**Action item**:
Only the pictures are to be left out; please reproduce everything else in the data exactly.

**Data block**:
|---|

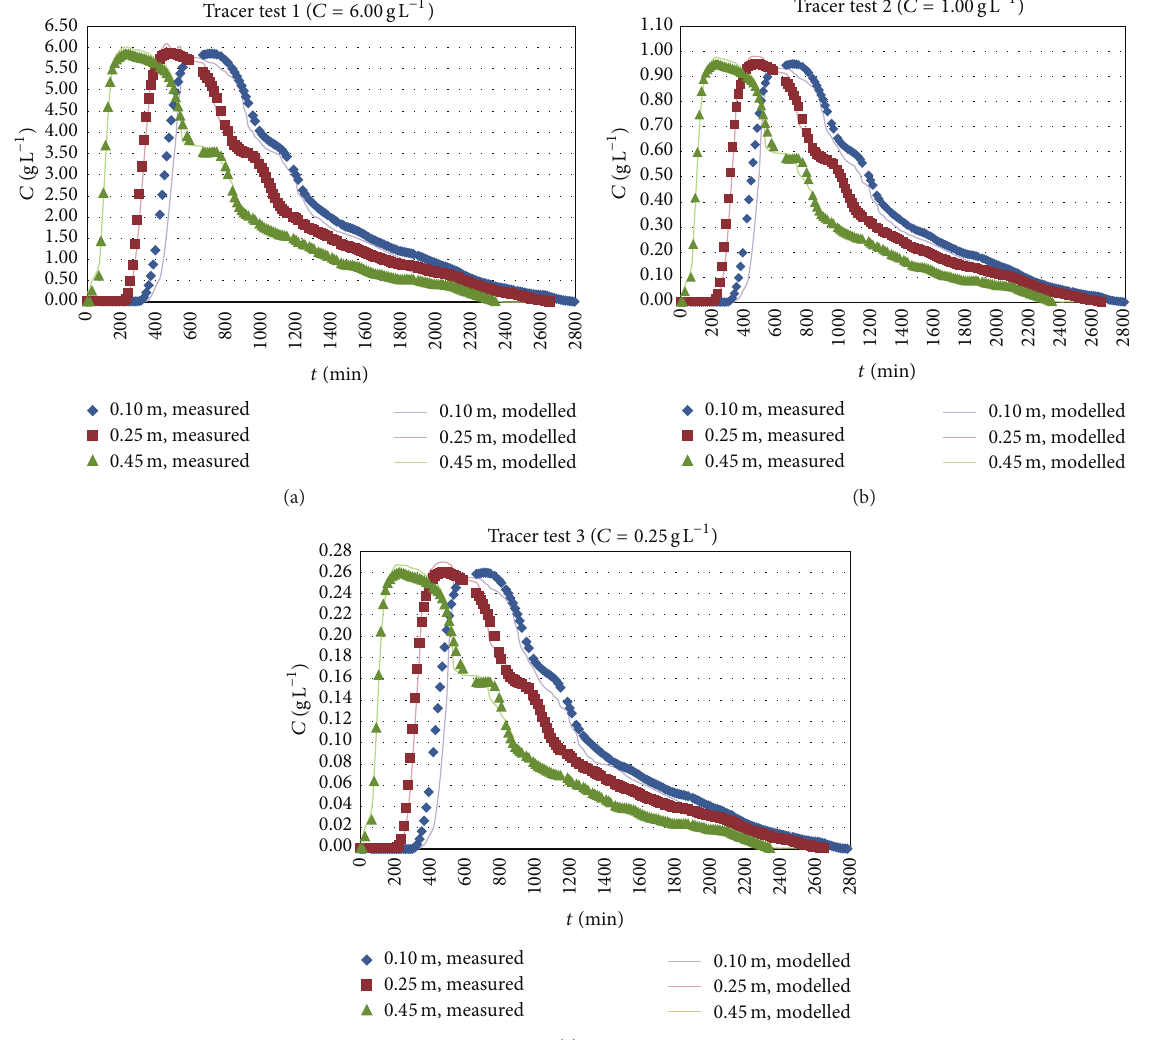
Figure 9: Comparison between breakthrough curves obtained from self-potential signals (dots) and those calculated by inversion (lines) for the tracer test with a salt concentration of (a) 6.00 g L −1 , (b) 1.00 g L −1 , and (c) 0.25 g L −1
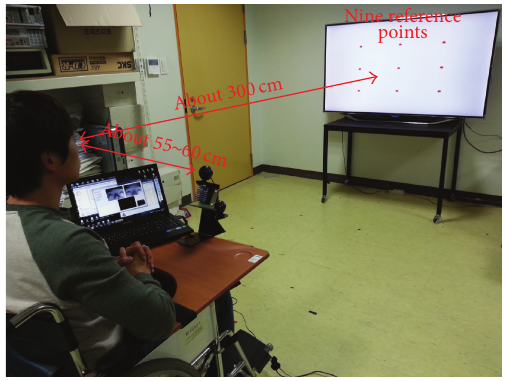
(b), and (c) of Figure 16 look similar because the differ- ence between the near and far 𝑍 -distances (the upper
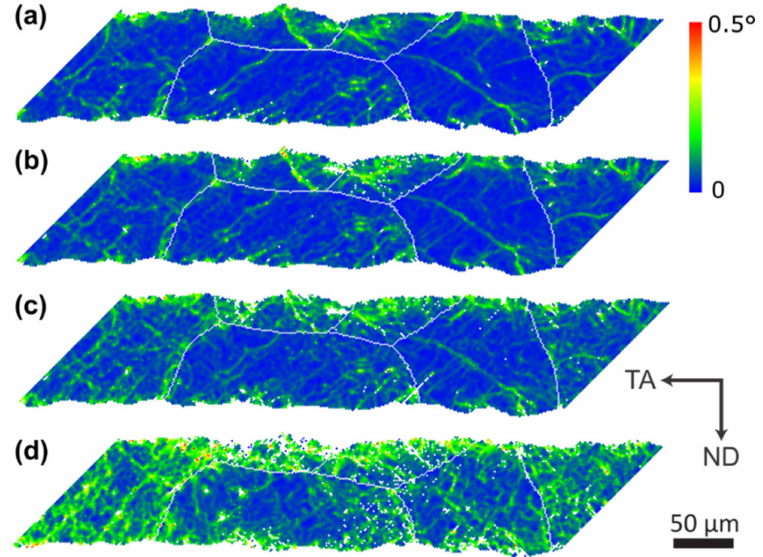
Figure 3. Local misorientation angle maps for the six Al grains at different tensile strains. ( a ) 0.23%; ( b ) 0.45%; ( c ) 0.83%; ( d )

|---|

**Response to the task**:
Figure 9: Comparison between breakthrough curves obtained from self-potential signals (dots) and those calculated by inversion (lines) for the tracer test with a salt concentration of (a) 6.00 g L −1 , (b) 1.00 g L −1 , and (c) 0.25 g L −1
(b), and (c) of Figure 16 look similar because the differ- ence between the near and far 𝑍 -distances (the upper
Figure 3. Local misorientation angle maps for the six Al grains at different tensile strains. ( a ) 0.23%; ( b ) 0.45%; ( c ) 0.83%; ( d )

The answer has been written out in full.